Seule face aux bourreaux des siens, Olga Tumanyan se battra alors comme une lionne pour sauver ses petits-enfants de leur dispersion dans des orphelinats. Décédée à l’âge de 100 ans, cette mère courage aura ainsi élevé ses enfants et ses petits-enfants sans jamais faiblir. Elle survivra de 48 ans à son poète de mari, près d'un demi-siècle inlassablement consacré à perpétuer son œuvre et sa mémoire.
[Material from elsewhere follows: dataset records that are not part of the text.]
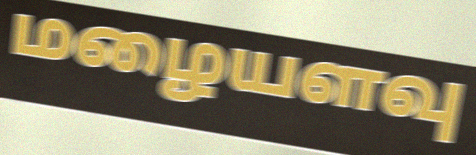
மழையளவு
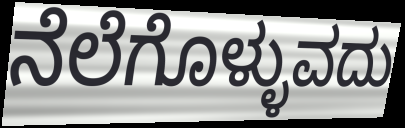
ನೆಲೆಗೊಳ್ಳುವದು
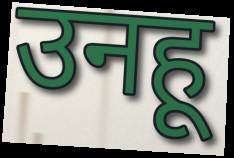
उनहू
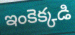
ఇంకెక్కడి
En 1953, l’Arménie reconnaissante lui dédiera un musée. « Notre institution, nous la devons à Madame Olga, une vraie "Mayrig" (mère en arménien), femme dont le grand cœur pourrait rendre amoureux n’importe quel homme », souligne Ani Yeghiazaryan, commissaire de  cette exposition organisée conjointement avec Guissané Hovsepyan, directrice du musée Hovhannes Tumanyan de Tbilissi. « Ouverte au public en 2017, cette maison où le poète a vécu les dix dernières années de sa vie, est tout aussi appréciée par nos visiteurs géorgiens qui connaissent et aiment l'œuvre du grand écrivain arménien », confie la philologue.
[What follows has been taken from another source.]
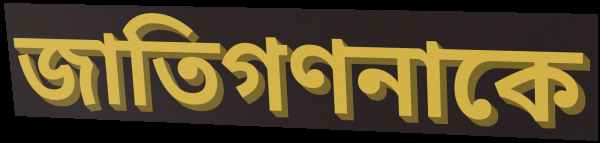
জাতিগণনাকে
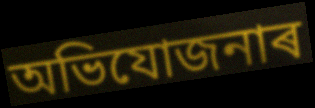
অভিযোজনাৰ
À Erevan, la plongée passionnante dans les secrets d’Olga, mais aussi de Hovhannes Tumanyan à travers une multitude de beaux objets, est encore possible jusqu’au 20 février 2022. Pour cette immersion, il faudra… monter les cinquante-quatre marches du musée qui symbolisent les années de vie du poète immortel de "La Goutte de miel" et d'"Anoush" qui a eu la chance de rencontrer puis d’épouser Olga, son ange gardien.